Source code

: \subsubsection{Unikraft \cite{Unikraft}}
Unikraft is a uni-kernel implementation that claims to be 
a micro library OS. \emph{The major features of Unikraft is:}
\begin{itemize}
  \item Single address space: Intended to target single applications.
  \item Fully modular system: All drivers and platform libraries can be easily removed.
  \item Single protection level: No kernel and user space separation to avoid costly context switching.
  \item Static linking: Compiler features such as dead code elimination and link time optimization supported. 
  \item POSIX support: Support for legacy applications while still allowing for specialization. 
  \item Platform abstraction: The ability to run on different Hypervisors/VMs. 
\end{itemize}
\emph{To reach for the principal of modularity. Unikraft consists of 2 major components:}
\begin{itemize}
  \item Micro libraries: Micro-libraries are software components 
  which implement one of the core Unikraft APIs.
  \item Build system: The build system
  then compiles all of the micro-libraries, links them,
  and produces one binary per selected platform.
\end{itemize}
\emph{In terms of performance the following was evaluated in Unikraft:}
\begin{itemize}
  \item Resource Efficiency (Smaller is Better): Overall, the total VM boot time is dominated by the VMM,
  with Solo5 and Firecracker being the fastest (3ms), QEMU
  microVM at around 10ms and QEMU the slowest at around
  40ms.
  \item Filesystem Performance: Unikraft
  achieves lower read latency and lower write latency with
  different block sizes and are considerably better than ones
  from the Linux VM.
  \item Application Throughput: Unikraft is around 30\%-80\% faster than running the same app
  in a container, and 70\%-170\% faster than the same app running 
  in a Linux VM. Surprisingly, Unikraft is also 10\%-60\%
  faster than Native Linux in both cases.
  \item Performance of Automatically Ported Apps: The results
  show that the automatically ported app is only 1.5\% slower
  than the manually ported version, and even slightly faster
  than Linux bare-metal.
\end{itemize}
————————
Every entry above, from first to last, should be repeated exactly.

» Output:
Source code

: \subsubsection{Unikraft \cite{Unikraft}}
Unikraft is a uni-kernel implementation that claims to be 
a micro library OS. \emph{The major features of Unikraft is:}
\begin{itemize}
  \item Single address space: Intended to target single applications.
  \item Fully modular system: All drivers and platform libraries can be easily removed.
  \item Single protection level: No kernel and user space separation to avoid costly context switching.
  \item Static linking: Compiler features such as dead code elimination and link time optimization supported. 
  \item POSIX support: Support for legacy applications while still allowing for specialization. 
  \item Platform abstraction: The ability to run on different Hypervisors/VMs. 
\end{itemize}
\emph{To reach for the principal of modularity. Unikraft consists of 2 major components:}
\begin{itemize}
  \item Micro libraries: Micro-libraries are software components 
  which implement one of the core Unikraft APIs.
  \item Build system: The build system
  then compiles all of the micro-libraries, links them,
  and produces one binary per selected platform.
\end{itemize}
\emph{In terms of performance the following was evaluated in Unikraft:}
\begin{itemize}
  \item Resource Efficiency (Smaller is Better): Overall, the total VM boot time is dominated by the VMM,
  with Solo5 and Firecracker being the fastest (3ms), QEMU
  microVM at around 10ms and QEMU the slowest at around
  40ms.
  \item Filesystem Performance: Unikraft
  achieves lower read latency and lower write latency with
  different block sizes and are considerably better than ones
  from the Linux VM.
  \item Application Throughput: Unikraft is around 30\%-80\% faster than running the same app
  in a container, and 70\%-170\% faster than the same app running 
  in a Linux VM. Surprisingly, Unikraft is also 10\%-60\%
  faster than Native Linux in both cases.
  \item Performance of Automatically Ported Apps: The results
  show that the automatically ported app is only 1.5\% slower
  than the manually ported version, and even slightly faster
  than Linux bare-metal.
\end{itemize}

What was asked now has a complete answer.